§ What is being asked
A verbatim reproduction of the lines below, from the line containing "X122996190Y-87564761D01*" through the line containing "X122939047Y-96100476D01*", both ends included, is the whole required output.

Stored data entries
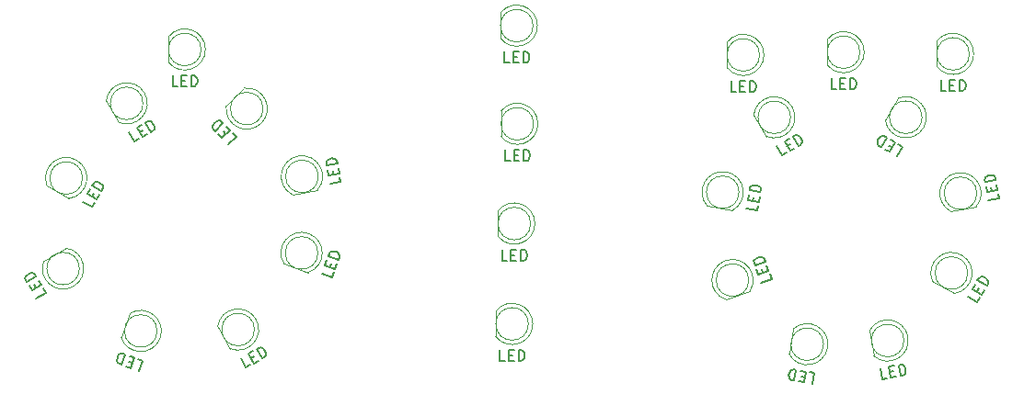
<source format=gbr>
%TF.GenerationSoftware,KiCad,Pcbnew,(6.0.7-1)-1*%
%TF.CreationDate,2023-10-29T11:35:46+10:00*%
%TF.ProjectId,HYD ISO Panel PCB V2,48594420-4953-44f2-9050-616e656c2050,rev?*%
%TF.SameCoordinates,Original*%
%TF.FileFunction,AssemblyDrawing,Top*%
%FSLAX46Y46*%
G04 Gerber Fmt 4.6, Leading zero omitted, Abs format (unit mm)*
G04 Created by KiCad (PCBNEW (6.0.7-1)-1) date 2023-10-29 11:35:46*
%MOMM*%
%LPD*%
G01*
G04 APERTURE LIST*
%ADD10C,0.150000*%
%ADD11C,0.100000*%
G04 APERTURE END LIST*
D10*
%TO.C,D1*%
X91052142Y-71562380D02*
X90575952Y-71562380D01*
X90575952Y-70562380D01*
X91385476Y-71038571D02*
X91718809Y-71038571D01*
X91861666Y-71562380D02*
X91385476Y-71562380D01*
X91385476Y-70562380D01*
X91861666Y-70562380D01*
X92290238Y-71562380D02*
X92290238Y-70562380D01*
X92528333Y-70562380D01*
X92671190Y-70610000D01*
X92766428Y-70705238D01*
X92814047Y-70800476D01*
X92861666Y-70990952D01*
X92861666Y-71133809D01*
X92814047Y-71324285D01*
X92766428Y-71419523D01*
X92671190Y-71514761D01*
X92528333Y-71562380D01*
X92290238Y-71562380D01*
%TO.C,D2*%
X96079440Y-75825749D02*
X96416157Y-76162466D01*
X95709051Y-76869573D01*
X95473348Y-75960436D02*
X95237646Y-75724733D01*
X95507020Y-75253329D02*
X95843738Y-75590046D01*
X95136631Y-76297153D01*
X94799913Y-75960436D01*
X95203974Y-74950283D02*
X94496867Y-75657390D01*
X94328509Y-75489031D01*
X94261165Y-75354344D01*
X94261165Y-75219657D01*
X94294837Y-75118642D01*
X94395852Y-74950283D01*
X94496867Y-74849268D01*
X94665226Y-74748252D01*
X94766241Y-74714581D01*
X94900928Y-74714581D01*
X95035615Y-74781924D01*
X95203974Y-74950283D01*
%TO.C,D3*%
X105951637Y-79889831D02*
X106034326Y-80358787D01*
X105049519Y-80532435D01*
X105377902Y-79652520D02*
X105320020Y-79324251D01*
X105811064Y-79092606D02*
X105893754Y-79561562D01*
X104908946Y-79735210D01*
X104826257Y-79266254D01*
X105736644Y-78670545D02*
X104751836Y-78844193D01*
X104710491Y-78609715D01*
X104732580Y-78460760D01*
X104809833Y-78350431D01*
X104895355Y-78286997D01*
X105074669Y-78207026D01*
X105215356Y-78182219D01*
X105411207Y-78196038D01*
X105513267Y-78226396D01*
X105623596Y-78303649D01*
X105695299Y-78436067D01*
X105736644Y-78670545D01*
%TO.C,D4*%
X105434984Y-88675881D02*
X105272118Y-89123354D01*
X104332425Y-88781334D01*
X105056771Y-88183497D02*
X105170778Y-87870266D01*
X105711858Y-87915177D02*
X105548991Y-88362650D01*
X104609299Y-88020630D01*
X104772165Y-87573157D01*
X105858438Y-87512452D02*
X104918745Y-87170432D01*
X105000179Y-86946696D01*
X105093786Y-86828740D01*
X105215854Y-86771819D01*
X105321635Y-86759645D01*
X105516911Y-86780045D01*
X105651153Y-86828905D01*
X105813855Y-86938799D01*
X105887063Y-87016119D01*
X105943984Y-87138187D01*
X105939871Y-87288716D01*
X105858438Y-87512452D01*
%TO.C,D5*%
X97749311Y-97241636D02*
X97336918Y-97479732D01*
X96836918Y-96613706D01*
X97776082Y-96621337D02*
X98064757Y-96454671D01*
X98450380Y-96836875D02*
X98037986Y-97074970D01*
X97537986Y-96208944D01*
X97950380Y-95970849D01*
X98821533Y-96622589D02*
X98321533Y-95756563D01*
X98527730Y-95637516D01*
X98675257Y-95607327D01*
X98805355Y-95642186D01*
X98894213Y-95700855D01*
X99030691Y-95842003D01*
X99102119Y-95965721D01*
X99156118Y-96154488D01*
X99162498Y-96260776D01*
X99127638Y-96390873D01*
X99027730Y-96503541D01*
X98821533Y-96622589D01*
%TO.C,D6*%
X87391741Y-96674527D02*
X87839214Y-96837393D01*
X87497194Y-97777086D01*
X86899357Y-97052740D02*
X86586126Y-96938733D01*
X86631037Y-96397653D02*
X87078510Y-96560520D01*
X86736490Y-97500212D01*
X86289017Y-97337346D01*
X86228312Y-96251073D02*
X85886292Y-97190766D01*
X85662556Y-97109332D01*
X85544600Y-97015725D01*
X85487679Y-96893657D01*
X85475505Y-96787876D01*
X85495905Y-96592600D01*
X85544765Y-96458358D01*
X85654659Y-96295656D01*
X85731979Y-96222448D01*
X85854047Y-96165527D01*
X86004576Y-96169640D01*
X86228312Y-96251073D01*
%TO.C,D7*%
X78647266Y-90156192D02*
X78885362Y-90568585D01*
X78019336Y-91068585D01*
X78026967Y-90129421D02*
X77860301Y-89840746D01*
X78242505Y-89455123D02*
X78480600Y-89867517D01*
X77614574Y-90367517D01*
X77376479Y-89955123D01*
X78028219Y-89083970D02*
X77162193Y-89583970D01*
X77043146Y-89377773D01*
X77012957Y-89230246D01*
X77047816Y-89100148D01*
X77106485Y-89011290D01*
X77247633Y-88874812D01*
X77371351Y-88803384D01*
X77560118Y-88749385D01*
X77666406Y-88743005D01*
X77796503Y-88777865D01*
X77909171Y-88877773D01*
X78028219Y-89083970D01*
%TO.C,D8*%
X83418779Y-82263069D02*
X83180684Y-82675462D01*
X82314659Y-82175462D01*
X83131814Y-81712489D02*
X83298480Y-81423814D01*
X83823541Y-81562000D02*
X83585446Y-81974393D01*
X82719421Y-81474393D01*
X82957516Y-81062000D01*
X84037827Y-81190847D02*
X83171802Y-80690847D01*
X83290849Y-80484650D01*
X83403517Y-80384742D01*
X83533615Y-80349882D01*
X83639903Y-80356262D01*
X83828670Y-80410261D01*
X83952387Y-80481689D01*
X84093535Y-80618167D01*
X84152204Y-80707025D01*
X84187064Y-80837123D01*
X84156875Y-80984650D01*
X84037827Y-81190847D01*
%TO.C,D9*%
X87499311Y-76391636D02*
X87086918Y-76629732D01*
X86586918Y-75763706D01*
X87526082Y-75771337D02*
X87814757Y-75604671D01*
X88200380Y-75986875D02*
X87787986Y-76224970D01*
X87287986Y-75358944D01*
X87700380Y-75120849D01*
X88571533Y-75772589D02*
X88071533Y-74906563D01*
X88277730Y-74787516D01*
X88425257Y-74757327D01*
X88555355Y-74792186D01*
X88644213Y-74850855D01*
X88780691Y-74992003D01*
X88852119Y-75115721D01*
X88906118Y-75304488D01*
X88912498Y-75410776D01*
X88877638Y-75540873D01*
X88777730Y-75653541D01*
X88571533Y-75772589D01*
%TO.C,D10*%
X121602142Y-69362380D02*
X121125952Y-69362380D01*
X121125952Y-68362380D01*
X121935476Y-68838571D02*
X122268809Y-68838571D01*
X122411666Y-69362380D02*
X121935476Y-69362380D01*
X121935476Y-68362380D01*
X122411666Y-68362380D01*
X122840238Y-69362380D02*
X122840238Y-68362380D01*
X123078333Y-68362380D01*
X123221190Y-68410000D01*
X123316428Y-68505238D01*
X123364047Y-68600476D01*
X123411666Y-68790952D01*
X123411666Y-68933809D01*
X123364047Y-69124285D01*
X123316428Y-69219523D01*
X123221190Y-69314761D01*
X123078333Y-69362380D01*
X122840238Y-69362380D01*
%TO.C,D11*%
X121652142Y-78412380D02*
X121175952Y-78412380D01*
X121175952Y-77412380D01*
X121985476Y-77888571D02*
X122318809Y-77888571D01*
X122461666Y-78412380D02*
X121985476Y-78412380D01*
X121985476Y-77412380D01*
X122461666Y-77412380D01*
X122890238Y-78412380D02*
X122890238Y-77412380D01*
X123128333Y-77412380D01*
X123271190Y-77460000D01*
X123366428Y-77555238D01*
X123414047Y-77650476D01*
X123461666Y-77840952D01*
X123461666Y-77983809D01*
X123414047Y-78174285D01*
X123366428Y-78269523D01*
X123271190Y-78364761D01*
X123128333Y-78412380D01*
X122890238Y-78412380D01*
%TO.C,D12*%
X121377142Y-87612380D02*
X120900952Y-87612380D01*
X120900952Y-86612380D01*
X121710476Y-87088571D02*
X122043809Y-87088571D01*
X122186666Y-87612380D02*
X121710476Y-87612380D01*
X121710476Y-86612380D01*
X122186666Y-86612380D01*
X122615238Y-87612380D02*
X122615238Y-86612380D01*
X122853333Y-86612380D01*
X122996190Y-86660000D01*
X123091428Y-86755238D01*
X123139047Y-86850476D01*
X123186666Y-87040952D01*
X123186666Y-87183809D01*
X123139047Y-87374285D01*
X123091428Y-87469523D01*
X122996190Y-87564761D01*
X122853333Y-87612380D01*
X122615238Y-87612380D01*
%TO.C,D13*%
X121177142Y-96862380D02*
X120700952Y-96862380D01*
X120700952Y-95862380D01*
X121510476Y-96338571D02*
X121843809Y-96338571D01*
X121986666Y-96862380D02*
X121510476Y-96862380D01*
X121510476Y-95862380D01*
X121986666Y-95862380D01*
X122415238Y-96862380D02*
X122415238Y-95862380D01*
X122653333Y-95862380D01*
X122796190Y-95910000D01*
X122891428Y-96005238D01*
X122939047Y-96100476D01*
X122986666Y-96290952D01*
X122986666Y-96433809D01*
X122939047Y-96624285D01*
X122891428Y-96719523D01*
X122796190Y-96814761D01*
X122653333Y-96862380D01*
X122415238Y-96862380D01*
%TO.C,D14*%
X142452142Y-72062380D02*
X141975952Y-72062380D01*
X141975952Y-71062380D01*
X142785476Y-71538571D02*
X143118809Y-71538571D01*
X143261666Y-72062380D02*
X142785476Y-72062380D01*
X142785476Y-71062380D01*
X143261666Y-71062380D01*
X143690238Y-72062380D02*
X143690238Y-71062380D01*
X143928333Y-71062380D01*
X144071190Y-71110000D01*
X144166428Y-71205238D01*
X144214047Y-71300476D01*
X144261666Y-71490952D01*
X144261666Y-71633809D01*
X144214047Y-71824285D01*
X144166428Y-71919523D01*
X144071190Y-72014761D01*
X143928333Y-72062380D01*
X143690238Y-72062380D01*
%TO.C,D15*%
X151677142Y-71814380D02*
X151200952Y-71814380D01*
X151200952Y-70814380D01*
X152010476Y-71290571D02*
X152343809Y-71290571D01*
X152486666Y-71814380D02*
X152010476Y-71814380D01*
X152010476Y-70814380D01*
X152486666Y-70814380D01*
X152915238Y-71814380D02*
X152915238Y-70814380D01*
X153153333Y-70814380D01*
X153296190Y-70862000D01*
X153391428Y-70957238D01*
X153439047Y-71052476D01*
X153486666Y-71242952D01*
X153486666Y-71385809D01*
X153439047Y-71576285D01*
X153391428Y-71671523D01*
X153296190Y-71766761D01*
X153153333Y-71814380D01*
X152915238Y-71814380D01*
%TO.C,D16*%
X161753142Y-71966780D02*
X161276952Y-71966780D01*
X161276952Y-70966780D01*
X162086476Y-71442971D02*
X162419809Y-71442971D01*
X162562666Y-71966780D02*
X162086476Y-71966780D01*
X162086476Y-70966780D01*
X162562666Y-70966780D01*
X162991238Y-71966780D02*
X162991238Y-70966780D01*
X163229333Y-70966780D01*
X163372190Y-71014400D01*
X163467428Y-71109638D01*
X163515047Y-71204876D01*
X163562666Y-71395352D01*
X163562666Y-71538209D01*
X163515047Y-71728685D01*
X163467428Y-71823923D01*
X163372190Y-71919161D01*
X163229333Y-71966780D01*
X162991238Y-71966780D01*
%TO.C,D17*%
X147095111Y-77679136D02*
X146682718Y-77917232D01*
X146182718Y-77051206D01*
X147121882Y-77058837D02*
X147410557Y-76892171D01*
X147796180Y-77274375D02*
X147383786Y-77512470D01*
X146883786Y-76646444D01*
X147296180Y-76408349D01*
X148167333Y-77060089D02*
X147667333Y-76194063D01*
X147873530Y-76075016D01*
X148021057Y-76044827D01*
X148151155Y-76079686D01*
X148240013Y-76138355D01*
X148376491Y-76279503D01*
X148447919Y-76403221D01*
X148501918Y-76591988D01*
X148508298Y-76698276D01*
X148473438Y-76828373D01*
X148373530Y-76941041D01*
X148167333Y-77060089D01*
%TO.C,D18*%
X157348573Y-76890590D02*
X157760966Y-77128685D01*
X157260966Y-77994710D01*
X156797993Y-77177555D02*
X156509318Y-77010889D01*
X156647504Y-76485828D02*
X157059897Y-76723923D01*
X156559897Y-77589948D01*
X156147504Y-77351853D01*
X156276351Y-76271542D02*
X155776351Y-77137567D01*
X155570154Y-77018520D01*
X155470246Y-76905852D01*
X155435386Y-76775754D01*
X155441766Y-76669466D01*
X155495765Y-76480699D01*
X155567193Y-76356982D01*
X155703671Y-76215834D01*
X155792529Y-76157165D01*
X155922627Y-76122305D01*
X156070154Y-76152494D01*
X156276351Y-76271542D01*
%TO.C,D24*%
X144448041Y-82530538D02*
X144365351Y-82999494D01*
X143380543Y-82825846D01*
X143990072Y-82111311D02*
X144047955Y-81783041D01*
X144588613Y-81733313D02*
X144505924Y-82202269D01*
X143521116Y-82028621D01*
X143603805Y-81559665D01*
X144663034Y-81311253D02*
X143678226Y-81137604D01*
X143719571Y-80903126D01*
X143791273Y-80770708D01*
X143901602Y-80693455D01*
X144003663Y-80663097D01*
X144199514Y-80649278D01*
X144340201Y-80674085D01*
X144519514Y-80754056D01*
X144605037Y-80817490D01*
X144682290Y-80927819D01*
X144704379Y-81076775D01*
X144663034Y-81311253D01*
%TO.C,D19*%
X166551637Y-81439831D02*
X166634326Y-81908787D01*
X165649519Y-82082435D01*
X165977902Y-81202520D02*
X165920020Y-80874251D01*
X166411064Y-80642606D02*
X166493754Y-81111562D01*
X165508946Y-81285210D01*
X165426257Y-80816254D01*
X166336644Y-80220545D02*
X165351836Y-80394193D01*
X165310491Y-80159715D01*
X165332580Y-80010760D01*
X165409833Y-79900431D01*
X165495355Y-79836997D01*
X165674669Y-79757026D01*
X165815356Y-79732219D01*
X166011207Y-79746038D01*
X166113267Y-79776396D01*
X166223596Y-79853649D01*
X166295299Y-79986067D01*
X166336644Y-80220545D01*
%TO.C,D23*%
X145525294Y-88843575D02*
X145688160Y-89291048D01*
X144748468Y-89633068D01*
X144919067Y-88709498D02*
X144805060Y-88396267D01*
X145248420Y-88082872D02*
X145411287Y-88530344D01*
X144471594Y-88872364D01*
X144308728Y-88424892D01*
X145101840Y-87680146D02*
X144162148Y-88022166D01*
X144080714Y-87798430D01*
X144076601Y-87647902D01*
X144133523Y-87525834D01*
X144206730Y-87448513D01*
X144369433Y-87338619D01*
X144503675Y-87289759D01*
X144698950Y-87269360D01*
X144804732Y-87281534D01*
X144926799Y-87338455D01*
X145020407Y-87456410D01*
X145101840Y-87680146D01*
%TO.C,D20*%
X164881279Y-91017269D02*
X164643184Y-91429662D01*
X163777159Y-90929662D01*
X164594314Y-90466689D02*
X164760980Y-90178014D01*
X165286041Y-90316200D02*
X165047946Y-90728593D01*
X164181921Y-90228593D01*
X164420016Y-89816200D01*
X165500327Y-89945047D02*
X164634302Y-89445047D01*
X164753349Y-89238850D01*
X164866017Y-89138942D01*
X164996115Y-89104082D01*
X165102403Y-89110462D01*
X165291170Y-89164461D01*
X165414887Y-89235889D01*
X165556035Y-89372367D01*
X165614704Y-89461225D01*
X165649564Y-89591323D01*
X165619375Y-89738850D01*
X165500327Y-89945047D01*
%TO.C,D22*%
X149173352Y-97901686D02*
X149642308Y-97984376D01*
X149468660Y-98969184D01*
X148754125Y-98359655D02*
X148425855Y-98301772D01*
X148376127Y-97761114D02*
X148845083Y-97843803D01*
X148671435Y-98828611D01*
X148202479Y-98745922D01*
X147954067Y-97686693D02*
X147780418Y-98671501D01*
X147545940Y-98630156D01*
X147413522Y-98558454D01*
X147336269Y-98448125D01*
X147305911Y-98346064D01*
X147292092Y-98150213D01*
X147316899Y-98009526D01*
X147396870Y-97830213D01*
X147460304Y-97744690D01*
X147570633Y-97667437D01*
X147719589Y-97645348D01*
X147954067Y-97686693D01*
%TO.C,D21*%
X156335168Y-98451637D02*
X155866212Y-98534326D01*
X155692564Y-97549519D01*
X156572479Y-97877902D02*
X156900748Y-97820020D01*
X157132393Y-98311064D02*
X156663437Y-98393754D01*
X156489789Y-97408946D01*
X156958745Y-97326257D01*
X157554454Y-98236644D02*
X157380806Y-97251836D01*
X157615284Y-97210491D01*
X157764239Y-97232580D01*
X157874568Y-97309833D01*
X157938002Y-97395355D01*
X158017973Y-97574669D01*
X158042780Y-97715356D01*
X158028961Y-97911207D01*
X157998603Y-98013267D01*
X157921350Y-98123596D01*
X157788932Y-98195299D01*
X157554454Y-98236644D01*
D11*
%TO.C,D1*%
X90195000Y-66983810D02*
X90195000Y-69316190D01*
X90194445Y-69315476D02*
G75*
G03*
X90195000Y-66983810I1500555J1165476D01*
G01*
X93195000Y-68150000D02*
G75*
G03*
X93195000Y-68150000I-1500000J0D01*
G01*
%TO.C,D2*%
X97161986Y-71712745D02*
X95512745Y-73361986D01*
X95512857Y-73361089D02*
G75*
G03*
X97161986Y-71712745I1885169J-236937D01*
G01*
X98898026Y-73598026D02*
G75*
G03*
X98898026Y-73598026I-1500000J0D01*
G01*
%TO.C,D3*%
X101591466Y-81529013D02*
X103888412Y-81123999D01*
X103887805Y-81124670D02*
G75*
G03*
X101591466Y-81529013I-1408338J1275376D01*
G01*
X103979466Y-79849294D02*
G75*
G03*
X103979466Y-79849294I-1499999J0D01*
G01*
%TO.C,D4*%
X100839375Y-87915369D02*
X103031096Y-88713090D01*
X103030235Y-88713368D02*
G75*
G03*
X100839375Y-87915369I-581969J1808678D01*
G01*
X103948266Y-86904690D02*
G75*
G03*
X103948266Y-86904690I-1500000J0D01*
G01*
%TO.C,D5*%
X94717719Y-93705050D02*
X95883909Y-95724950D01*
X95883072Y-95724610D02*
G75*
G03*
X94717719Y-93705050I716780J1759610D01*
G01*
X98099852Y-93965000D02*
G75*
G03*
X98099852Y-93965000I-1500000J0D01*
G01*
%TO.C,D6*%
X86634631Y-92489375D02*
X85836910Y-94681096D01*
X85836632Y-94680235D02*
G75*
G03*
X86634631Y-92489375I1808678J581969D01*
G01*
X89145310Y-94098266D02*
G75*
G03*
X89145310Y-94098266I-1500000J0D01*
G01*
%TO.C,D7*%
X80757450Y-86463519D02*
X78737550Y-87629709D01*
X78737890Y-87628872D02*
G75*
G03*
X80757450Y-86463519I1759610J-716780D01*
G01*
X81997500Y-88345652D02*
G75*
G03*
X81997500Y-88345652I-1500000J0D01*
G01*
%TO.C,D8*%
X79025050Y-80716091D02*
X81044950Y-81882281D01*
X81044054Y-81882405D02*
G75*
G03*
X79025050Y-80716091I-259054J1882257D01*
G01*
X82285000Y-80000148D02*
G75*
G03*
X82285000Y-80000148I-1500000J0D01*
G01*
%TO.C,D9*%
X84467719Y-72855050D02*
X85633909Y-74874950D01*
X85633072Y-74874610D02*
G75*
G03*
X84467719Y-72855050I716780J1759610D01*
G01*
X87849852Y-73115000D02*
G75*
G03*
X87849852Y-73115000I-1500000J0D01*
G01*
%TO.C,D10*%
X120745000Y-64783810D02*
X120745000Y-67116190D01*
X120744445Y-67115476D02*
G75*
G03*
X120745000Y-64783810I1500555J1165476D01*
G01*
X123745000Y-65950000D02*
G75*
G03*
X123745000Y-65950000I-1500000J0D01*
G01*
%TO.C,D11*%
X120795000Y-73833810D02*
X120795000Y-76166190D01*
X120794445Y-76165476D02*
G75*
G03*
X120795000Y-73833810I1500555J1165476D01*
G01*
X123795000Y-75000000D02*
G75*
G03*
X123795000Y-75000000I-1500000J0D01*
G01*
%TO.C,D12*%
X120520000Y-83033810D02*
X120520000Y-85366190D01*
X120519445Y-85365476D02*
G75*
G03*
X120520000Y-83033810I1500555J1165476D01*
G01*
X123520000Y-84200000D02*
G75*
G03*
X123520000Y-84200000I-1500000J0D01*
G01*
%TO.C,D13*%
X120320000Y-92283810D02*
X120320000Y-94616190D01*
X120319445Y-94615476D02*
G75*
G03*
X120320000Y-92283810I1500555J1165476D01*
G01*
X123320000Y-93450000D02*
G75*
G03*
X123320000Y-93450000I-1500000J0D01*
G01*
%TO.C,D14*%
X141595000Y-67483810D02*
X141595000Y-69816190D01*
X141594445Y-69815476D02*
G75*
G03*
X141595000Y-67483810I1500555J1165476D01*
G01*
X144595000Y-68650000D02*
G75*
G03*
X144595000Y-68650000I-1500000J0D01*
G01*
%TO.C,D15*%
X150820000Y-67235810D02*
X150820000Y-69568190D01*
X150819445Y-69567476D02*
G75*
G03*
X150820000Y-67235810I1500555J1165476D01*
G01*
X153820000Y-68402000D02*
G75*
G03*
X153820000Y-68402000I-1500000J0D01*
G01*
%TO.C,D16*%
X160896000Y-67388210D02*
X160896000Y-69720590D01*
X160895445Y-69719876D02*
G75*
G03*
X160896000Y-67388210I1500555J1165476D01*
G01*
X163896000Y-68554400D02*
G75*
G03*
X163896000Y-68554400I-1500000J0D01*
G01*
%TO.C,D17*%
X144063519Y-74142550D02*
X145229709Y-76162450D01*
X145228872Y-76162110D02*
G75*
G03*
X144063519Y-74142550I716780J1759610D01*
G01*
X147445652Y-74402500D02*
G75*
G03*
X147445652Y-74402500I-1500000J0D01*
G01*
%TO.C,D18*%
X157329709Y-72637550D02*
X156163519Y-74657450D01*
X156163395Y-74656554D02*
G75*
G03*
X157329709Y-72637550I1882257J259054D01*
G01*
X159545652Y-74397500D02*
G75*
G03*
X159545652Y-74397500I-1500000J0D01*
G01*
%TO.C,D24*%
X139790188Y-82579599D02*
X142087134Y-82984613D01*
X142086334Y-82985035D02*
G75*
G03*
X139790188Y-82579599I-887201J1680141D01*
G01*
X142699132Y-81304894D02*
G75*
G03*
X142699132Y-81304894I-1499999J0D01*
G01*
%TO.C,D19*%
X162191466Y-83079013D02*
X164488412Y-82673999D01*
X164487805Y-82674670D02*
G75*
G03*
X162191466Y-83079013I-1408338J1275376D01*
G01*
X164579466Y-81399294D02*
G75*
G03*
X164579466Y-81399294I-1499999J0D01*
G01*
%TO.C,D23*%
X141516004Y-91214990D02*
X143707725Y-90417269D01*
X143707243Y-90418034D02*
G75*
G03*
X141516004Y-91214990I-1608409J1011444D01*
G01*
X143598834Y-89406590D02*
G75*
G03*
X143598834Y-89406590I-1500000J0D01*
G01*
%TO.C,D20*%
X160487550Y-89470291D02*
X162507450Y-90636481D01*
X162506554Y-90636605D02*
G75*
G03*
X160487550Y-89470291I-259054J1882257D01*
G01*
X163747500Y-88754348D02*
G75*
G03*
X163747500Y-88754348I-1500000J0D01*
G01*
%TO.C,D22*%
X147701001Y-93911588D02*
X147295987Y-96208534D01*
X147295565Y-96207734D02*
G75*
G03*
X147701001Y-93911588I1680141J887201D01*
G01*
X150475705Y-95320533D02*
G75*
G03*
X150475705Y-95320533I-1499999J0D01*
G01*
%TO.C,D21*%
X154695987Y-94091466D02*
X155101001Y-96388412D01*
X155100330Y-96387805D02*
G75*
G03*
X154695987Y-94091466I1275376J1408338D01*
G01*
X157875705Y-94979467D02*
G75*
G03*
X157875705Y-94979467I-1499999J0D01*
G01*
%TD*%
M02*

</source>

§ Finished exercise
X122996190Y-87564761D01*
X122853333Y-87612380D01*
X122615238Y-87612380D01*
%TO.C,D13*%
X121177142Y-96862380D02*
X120700952Y-96862380D01*
X120700952Y-95862380D01*
X121510476Y-96338571D02*
X121843809Y-96338571D01*
X121986666Y-96862380D02*
X121510476Y-96862380D01*
X121510476Y-95862380D01*
X121986666Y-95862380D01*
X122415238Y-96862380D02*
X122415238Y-95862380D01*
X122653333Y-95862380D01*
X122796190Y-95910000D01*
X122891428Y-96005238D01*
X122939047Y-96100476D01*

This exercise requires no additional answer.